Bye-bye rip-roaring stock market rally. Hello volatility and stock prices off their highs for the year as President Donald Trump’s trade war with China reaches new heights.

“I think a 5% to 7% pullback would be a minimal thing. A 10% correction could be what we are looking at,” veteran strategist Matt Maley at Miller Tabak said on Yahoo Finance’s The First Trade Monday. Maley contends that still high stock valuations coupled with fresh bad news in the form of the U.S.-China trade war could send stocks sharply lower.

Markets look poised to test Maley’s thesis.
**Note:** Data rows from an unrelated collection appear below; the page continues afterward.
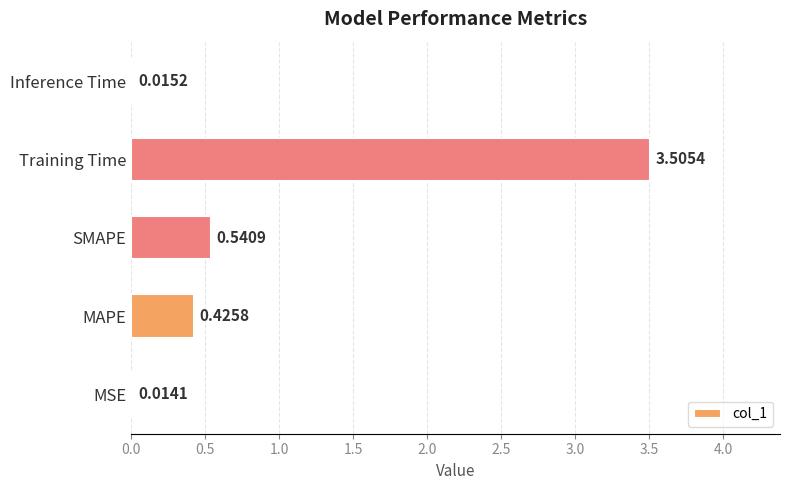

List the labels in order of value, largest first.

Training Time, SMAPE, MAPE, Inference Time, MSE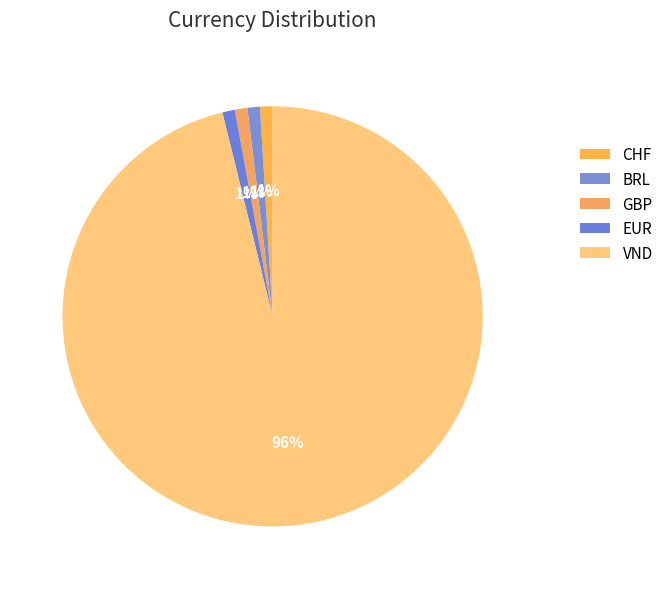

To the nearest percent, what is the combined percentage of CHF and VND?

97%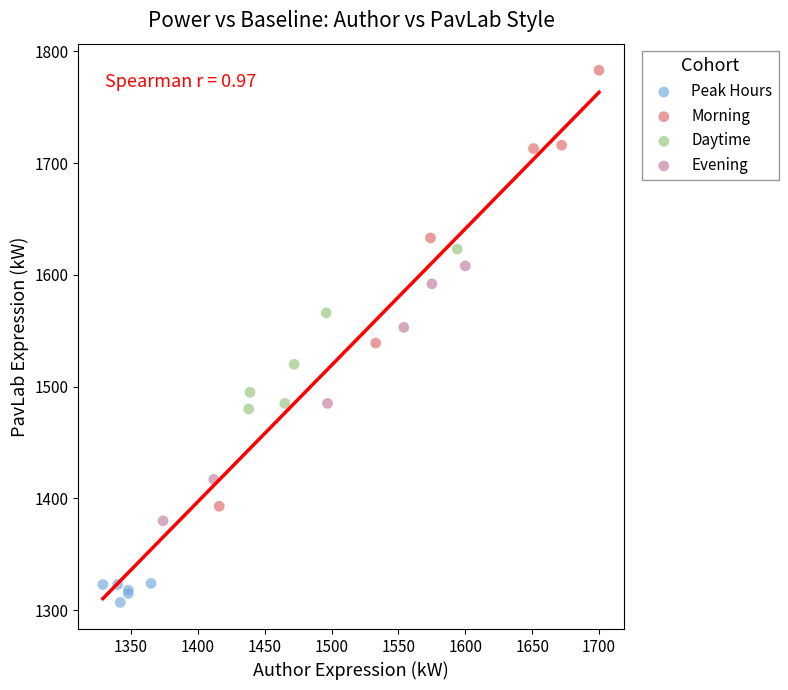

Which series reaches the maximum Y coordinate?

Morning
A new round of Trump weekend tweets on China’s trade position sent the S&P 500 down by 2.26%, or 65.19 points, as of 10:04 a.m. ET today. The Dow Jones Industrial Average dropped 2.15%, or 558.58 points, while the Nasdaq Composite declined 2.92%, or 232.6 points.

On Friday, the Trump administration raised the rate of tariffs on $200 billion worth of Chinese imports to 25%, and announced that further tariffs on another $300 billion in imports would be forthcoming. Trump has claimed repeatedly that China “broke the deal” the two sides had been working toward over the past several months, leading to the use of tariffs to try and extract further concessions. Tariffs will raise prices, who is going to pay for that — more likely than not, it’s going to be the consumer.

China responded forcefully today.

The country said it would impose a tariff rate of as high as 25% on a portion of $60 billion worth of U.S. goods starting June 1. Thousands of goods are believed to be impacted.

Customers stock up on TVs, electronics, toys and home goods at Walmart in Bentonville, Ark. (Gunnar Rathbun/AP Images for Walmart)

Maley says investors need to pay careful attention to retail stocks as many, such as Walmart, source a good portion of their products from China. A full blown trade war could raise Walmart’s costs, which would likely be passed onto consumers to some extent. Consumers, in turn, could choose to purchase fewer items much to the detriment of U.S. economic growth.

In particular, Maley believes Amazon’s stock is a key bellwether for this more nervous market.

“Amazon is kind of all of retail. The stock is starting to see a little bit of cracks, not major. But if it does start to roll over that would signal the consumer is starting to pull on its horns, that could mean second half [economic] growth will not be as strong as people are looking for,” Maley explained.

Emily McCormick contributed to this story.